»Wir haben Angst« titelt das Nachrichtenmagazin »Der Spiegel« und zeigt die besorgten Gesichter von vier Menschen, die im aktuellen Heft über den Judenhass sprechen dürfen, der sich seit dem Hamas-Pogrom am 7. Oktober in Deutschland Bahn bricht.
Aha. Interessant. Suggeriert ein »Wir« doch ein Zusammenstehen, Augenhöhe, gleiche Werte, ein gleiches Ziel. Dass es in dieser beängstigenden Zeit, da die Angegriffenen in der öffentlichen Meinung zunehmend zu Angreifern gemacht werden, nicht nur um jüdische, sondern auch um deutsche Angst gehen könnte. Nämlich das zu verlieren, was in diesem Land nach der Schoa so schmerz- und mühevoll wieder aufgebaut wurde.
Warum holt Deutschlands großes Nachrichtenmagazin nicht seine nichtjüdischen Leser ab, anstatt sich jüdische Angst beschreiben zu lassen?
Blättert man dann allerdings zum dazugehörigen Text auf Seite 14, dann steht da dick und groß »Sie leben wieder in Angst«. Ach so. Doch wieder der Blick von oben. Doch wieder das Opfer-Klischee, garniert mit Ausführungen, wie denn beschimpft, bespuckt und bedroht wird. Funktioniert eigentlich immer. Verkauft sich doch so gut.
In anderen Zeiten wäre das Grund für Ironie, Zynismus gar, meinetwegen auch Fatalismus, kennt man ja schon, diesen neurotischen Blick.

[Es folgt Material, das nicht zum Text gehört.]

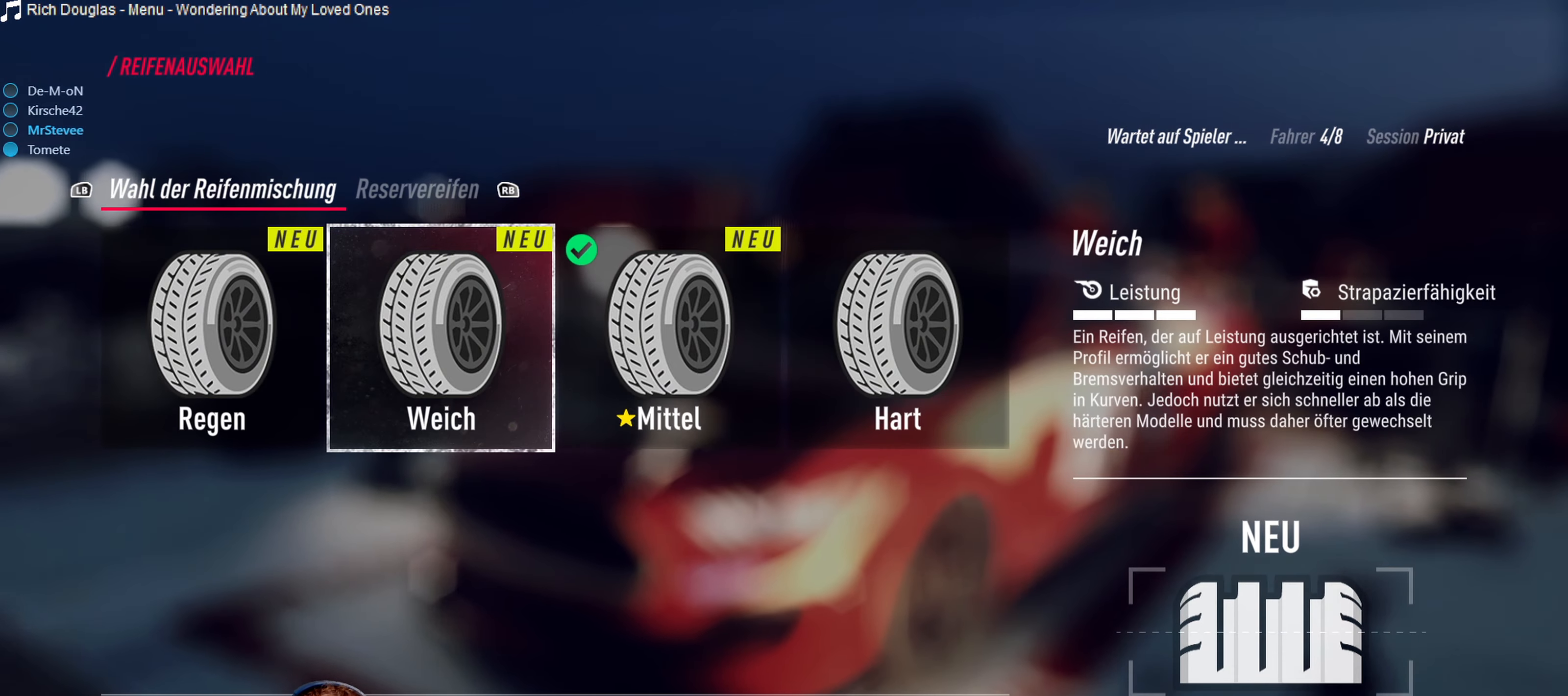
{"buttons": [], "left_stick": "center", "right_stick": "center", "events": [[100, "DPAD_LEFT", "up"]]}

In Zeiten wie diesen ist der Schritt zur Seite, dieses verbale »Mit denen haben wir eigentlich nichts zu tun« schlicht und einfach lebensgefährlich. Und schlechter Journalismus sowieso.
Warum holt Deutschlands großes Nachrichtenmagazin nicht seine nichtjüdischen Leser ab, anstatt sich jüdische Angst beschreiben zu lassen? Warum sind auf dem Titel nicht auch Deutsche zu sehen, die angesichts von migrantischem, rechtem und linkem Antisemitismus sagen »Nicht mit uns! Wir sind stolz auf das, was wir geschafft haben. Wir lassen uns das nicht kaputtmachen!«?
Ach ja, stimmt. Vielleicht liegt es an der Angst.